Gli alpeggi sono molto diversi tra loro per le forme di gestione
ma la produzione di latticini: formaggi, formaggelle, ricotta, burro
rappresenta un elemento costante.
Questo va sottolineato al giorno d'oggi perché l'alpeggio si è
spesso depotenziato ad una realtà ben diversa che si basa sul pascolamento di
bovini od ovini da carne. In altri casi si continua a produrre latte ma esso
viene trasportato altrove, in grossi caseifici di tipo industriale dove il
latte viene "tagliato" con quello di altri alpeggi o di aziende che
non praticano l'alpeggio. Valori dissipati perché ogni alpeggio potrebbe essere
il laboratorio artigianale di una produzione complessivamente modesta ma
variegatissima dove si producono decine di tipologie diverse ma, in definitiva,
centinaia di cru (per usare un paragone enologico) con la loro cifra
legata alla diversità dei pascoli, delle cantine, della microflora casearia
"selvaggia".
Far crescere una leva di
"alpeggionauti del gusto"
È inevitabile che per gli amanti dei formaggi artigianali, a
latte crudo, senza fermenti selezionati aggiunti, l'alpeggio rappresenti
un Eden. Ad essi si rivolge Casera, ma non ad essi soli. Sono convinto
che l'opera della Vivalda sarà da stimolo a molti appassionati che non
hanno ancora una cultura casearia evoluta ma che sono attenti e curiosi. La
frequentazione degli alpeggi è una formidabile "nave scuola" per
educare il gusto. Si incontrano formaggi assolutamente banali, altri penosamente
difettosi, altri promettenti, altri da estasi. Si impara a riconoscere il gusto
appiattito dei fermenti, l'occhiatura irregolare ma "giusta", la
soglia dell'amaro, i vari difetti di pasta, di crosta.
□ □ □
• [Elenco dei compiti]
1: Trascrivi fedelmente dal brano sugli alpeggi il passo che va da "È inevitabile che" fino a "pasta, di crosta." incluso.
2: Per ogni affermazione indica con sì o no se concorda con il brano sugli alpeggi, citando testualmente le parole del brano che lo stabiliscono. (a) Il latte prodotto in alcuni alpeggi viene portato in grossi caseifici industriali. (b) Casera si rivolge soltanto agli amanti dei formaggi artigianali. (c) Negli alpeggi si trovano unicamente formaggi di alta qualità.
□ □ □
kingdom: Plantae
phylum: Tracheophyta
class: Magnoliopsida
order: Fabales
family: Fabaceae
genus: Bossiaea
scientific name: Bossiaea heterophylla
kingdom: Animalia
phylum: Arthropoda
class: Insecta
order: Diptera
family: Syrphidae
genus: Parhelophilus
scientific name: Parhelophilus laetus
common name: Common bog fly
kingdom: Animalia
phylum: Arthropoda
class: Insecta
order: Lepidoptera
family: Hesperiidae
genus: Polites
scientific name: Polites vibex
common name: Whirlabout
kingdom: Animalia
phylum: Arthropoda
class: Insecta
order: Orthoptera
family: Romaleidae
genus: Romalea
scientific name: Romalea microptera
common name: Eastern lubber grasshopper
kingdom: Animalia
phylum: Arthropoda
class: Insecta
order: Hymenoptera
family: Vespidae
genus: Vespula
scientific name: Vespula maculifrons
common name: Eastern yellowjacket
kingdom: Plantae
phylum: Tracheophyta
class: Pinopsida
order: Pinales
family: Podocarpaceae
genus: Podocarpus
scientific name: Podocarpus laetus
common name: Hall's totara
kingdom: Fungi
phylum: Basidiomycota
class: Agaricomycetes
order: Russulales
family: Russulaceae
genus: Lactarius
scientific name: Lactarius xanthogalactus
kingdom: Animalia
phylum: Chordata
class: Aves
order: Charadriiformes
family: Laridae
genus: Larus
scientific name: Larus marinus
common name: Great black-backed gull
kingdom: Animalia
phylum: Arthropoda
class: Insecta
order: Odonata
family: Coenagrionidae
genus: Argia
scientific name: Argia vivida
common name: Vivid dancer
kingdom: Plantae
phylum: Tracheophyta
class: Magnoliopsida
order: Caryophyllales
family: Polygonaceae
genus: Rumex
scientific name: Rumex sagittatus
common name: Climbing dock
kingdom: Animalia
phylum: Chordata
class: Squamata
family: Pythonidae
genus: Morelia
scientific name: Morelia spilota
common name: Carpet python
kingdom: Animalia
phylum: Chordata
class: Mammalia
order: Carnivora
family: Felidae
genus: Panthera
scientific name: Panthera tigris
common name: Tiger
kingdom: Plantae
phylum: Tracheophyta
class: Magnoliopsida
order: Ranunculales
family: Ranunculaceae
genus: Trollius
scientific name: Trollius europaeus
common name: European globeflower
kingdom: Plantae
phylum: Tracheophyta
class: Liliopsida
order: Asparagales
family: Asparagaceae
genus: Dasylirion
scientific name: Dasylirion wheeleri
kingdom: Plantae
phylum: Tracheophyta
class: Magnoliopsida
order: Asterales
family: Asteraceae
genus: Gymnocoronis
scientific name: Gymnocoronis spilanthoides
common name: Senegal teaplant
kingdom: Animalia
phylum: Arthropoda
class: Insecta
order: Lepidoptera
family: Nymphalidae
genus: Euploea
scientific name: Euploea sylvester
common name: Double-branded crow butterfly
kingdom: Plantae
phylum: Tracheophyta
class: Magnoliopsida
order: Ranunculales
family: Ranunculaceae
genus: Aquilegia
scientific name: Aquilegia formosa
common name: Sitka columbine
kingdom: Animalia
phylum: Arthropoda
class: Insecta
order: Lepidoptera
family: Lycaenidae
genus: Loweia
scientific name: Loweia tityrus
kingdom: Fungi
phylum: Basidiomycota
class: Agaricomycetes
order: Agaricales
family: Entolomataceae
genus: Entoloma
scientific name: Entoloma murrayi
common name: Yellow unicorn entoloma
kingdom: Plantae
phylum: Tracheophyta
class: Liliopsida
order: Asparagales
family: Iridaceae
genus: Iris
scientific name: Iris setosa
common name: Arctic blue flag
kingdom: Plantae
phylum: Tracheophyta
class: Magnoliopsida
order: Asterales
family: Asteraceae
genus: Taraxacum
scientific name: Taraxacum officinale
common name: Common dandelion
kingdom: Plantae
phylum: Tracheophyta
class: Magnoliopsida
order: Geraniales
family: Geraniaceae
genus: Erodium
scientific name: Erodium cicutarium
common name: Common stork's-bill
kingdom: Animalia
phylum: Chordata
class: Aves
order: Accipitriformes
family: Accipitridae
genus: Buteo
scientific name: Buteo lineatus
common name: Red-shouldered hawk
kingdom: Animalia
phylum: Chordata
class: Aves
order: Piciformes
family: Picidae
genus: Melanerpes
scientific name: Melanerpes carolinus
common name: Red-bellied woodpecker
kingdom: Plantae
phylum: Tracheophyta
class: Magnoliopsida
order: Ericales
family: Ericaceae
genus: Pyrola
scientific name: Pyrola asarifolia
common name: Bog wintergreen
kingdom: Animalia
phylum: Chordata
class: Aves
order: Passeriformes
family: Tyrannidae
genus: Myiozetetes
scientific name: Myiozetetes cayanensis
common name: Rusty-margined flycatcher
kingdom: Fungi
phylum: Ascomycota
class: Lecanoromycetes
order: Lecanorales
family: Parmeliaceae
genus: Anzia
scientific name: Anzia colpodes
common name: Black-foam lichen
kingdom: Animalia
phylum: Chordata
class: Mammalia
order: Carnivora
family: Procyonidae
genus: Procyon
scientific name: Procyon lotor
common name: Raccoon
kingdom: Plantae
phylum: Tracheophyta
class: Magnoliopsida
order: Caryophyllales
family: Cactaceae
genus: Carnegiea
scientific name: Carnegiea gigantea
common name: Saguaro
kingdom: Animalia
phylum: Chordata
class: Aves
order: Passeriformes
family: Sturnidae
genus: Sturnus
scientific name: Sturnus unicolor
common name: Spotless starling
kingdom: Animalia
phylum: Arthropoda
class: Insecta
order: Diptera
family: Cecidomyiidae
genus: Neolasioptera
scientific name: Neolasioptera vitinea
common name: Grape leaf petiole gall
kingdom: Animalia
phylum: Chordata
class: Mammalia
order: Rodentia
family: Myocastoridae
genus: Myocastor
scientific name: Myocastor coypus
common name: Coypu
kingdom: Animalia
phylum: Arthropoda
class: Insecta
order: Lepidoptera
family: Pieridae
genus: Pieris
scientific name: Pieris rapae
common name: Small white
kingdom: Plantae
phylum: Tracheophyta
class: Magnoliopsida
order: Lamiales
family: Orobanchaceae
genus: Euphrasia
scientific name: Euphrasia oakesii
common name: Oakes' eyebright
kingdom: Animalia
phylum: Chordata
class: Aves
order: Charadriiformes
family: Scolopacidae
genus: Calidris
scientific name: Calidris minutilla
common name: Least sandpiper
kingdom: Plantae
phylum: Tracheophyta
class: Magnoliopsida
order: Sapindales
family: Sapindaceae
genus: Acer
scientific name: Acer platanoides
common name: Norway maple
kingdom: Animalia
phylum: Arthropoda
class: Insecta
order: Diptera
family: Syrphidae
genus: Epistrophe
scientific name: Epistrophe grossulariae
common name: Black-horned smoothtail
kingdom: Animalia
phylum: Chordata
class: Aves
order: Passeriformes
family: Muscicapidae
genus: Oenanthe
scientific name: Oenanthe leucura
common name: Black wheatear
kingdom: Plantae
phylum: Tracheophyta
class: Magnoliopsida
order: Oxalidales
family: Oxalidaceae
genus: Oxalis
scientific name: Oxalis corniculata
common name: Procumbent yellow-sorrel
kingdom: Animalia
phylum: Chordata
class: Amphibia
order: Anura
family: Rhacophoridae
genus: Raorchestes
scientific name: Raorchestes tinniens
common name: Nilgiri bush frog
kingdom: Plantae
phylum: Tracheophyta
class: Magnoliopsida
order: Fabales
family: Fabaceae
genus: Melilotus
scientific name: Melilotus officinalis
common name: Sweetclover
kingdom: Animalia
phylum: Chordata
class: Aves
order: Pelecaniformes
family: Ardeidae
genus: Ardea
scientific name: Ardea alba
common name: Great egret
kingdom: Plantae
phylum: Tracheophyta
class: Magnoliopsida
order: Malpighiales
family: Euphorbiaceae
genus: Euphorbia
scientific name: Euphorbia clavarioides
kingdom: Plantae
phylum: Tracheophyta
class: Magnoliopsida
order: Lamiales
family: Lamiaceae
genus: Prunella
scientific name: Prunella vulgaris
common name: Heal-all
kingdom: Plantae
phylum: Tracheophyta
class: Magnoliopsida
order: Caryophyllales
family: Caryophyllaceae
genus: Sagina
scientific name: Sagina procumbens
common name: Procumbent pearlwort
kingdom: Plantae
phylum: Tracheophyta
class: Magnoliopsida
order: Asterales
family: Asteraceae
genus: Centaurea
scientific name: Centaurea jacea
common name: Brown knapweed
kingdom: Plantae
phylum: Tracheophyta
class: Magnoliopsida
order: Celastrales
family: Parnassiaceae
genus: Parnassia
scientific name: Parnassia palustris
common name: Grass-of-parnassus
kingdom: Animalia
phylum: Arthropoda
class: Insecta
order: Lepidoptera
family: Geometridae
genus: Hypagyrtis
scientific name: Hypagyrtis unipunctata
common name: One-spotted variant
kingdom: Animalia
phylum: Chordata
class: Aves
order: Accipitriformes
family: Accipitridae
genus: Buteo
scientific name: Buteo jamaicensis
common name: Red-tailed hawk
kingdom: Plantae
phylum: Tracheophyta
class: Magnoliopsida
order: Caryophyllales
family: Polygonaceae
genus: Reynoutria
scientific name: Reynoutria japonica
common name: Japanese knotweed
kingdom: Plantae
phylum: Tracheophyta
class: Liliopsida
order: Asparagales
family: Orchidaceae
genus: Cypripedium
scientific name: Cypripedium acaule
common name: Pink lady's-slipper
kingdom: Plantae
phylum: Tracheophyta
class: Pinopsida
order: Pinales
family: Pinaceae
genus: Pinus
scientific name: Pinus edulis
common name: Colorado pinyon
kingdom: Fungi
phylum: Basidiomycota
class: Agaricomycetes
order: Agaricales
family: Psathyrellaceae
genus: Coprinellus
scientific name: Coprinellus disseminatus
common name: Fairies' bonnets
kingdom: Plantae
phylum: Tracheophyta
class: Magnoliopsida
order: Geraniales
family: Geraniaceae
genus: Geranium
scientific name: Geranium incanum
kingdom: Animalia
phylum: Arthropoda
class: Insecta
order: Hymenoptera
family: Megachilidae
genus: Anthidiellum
□ □ □
• [Soluzioni per compito]
1:
È inevitabile che per gli amanti dei formaggi artigianali, a
latte crudo, senza fermenti selezionati aggiunti, l'alpeggio rappresenti
un Eden. Ad essi si rivolge Casera, ma non ad essi soli. Sono convinto
che l'opera della Vivalda sarà da stimolo a molti appassionati che non
hanno ancora una cultura casearia evoluta ma che sono attenti e curiosi. La
frequentazione degli alpeggi è una formidabile "nave scuola" per
educare il gusto. Si incontrano formaggi assolutamente banali, altri penosamente
difettosi, altri promettenti, altri da estasi. Si impara a riconoscere il gusto
appiattito dei fermenti, l'occhiatura irregolare ma "giusta", la
soglia dell'amaro, i vari difetti di pasta, di crosta.

2:
(a) Sì: "In altri casi si continua a produrre latte ma esso viene trasportato altrove, in grossi caseifici di tipo industriale".
(b) No: "Ad essi si rivolge Casera, ma non ad essi soli."
(c) No: "Si incontrano formaggi assolutamente banali, altri penosamente difettosi, altri promettenti, altri da estasi."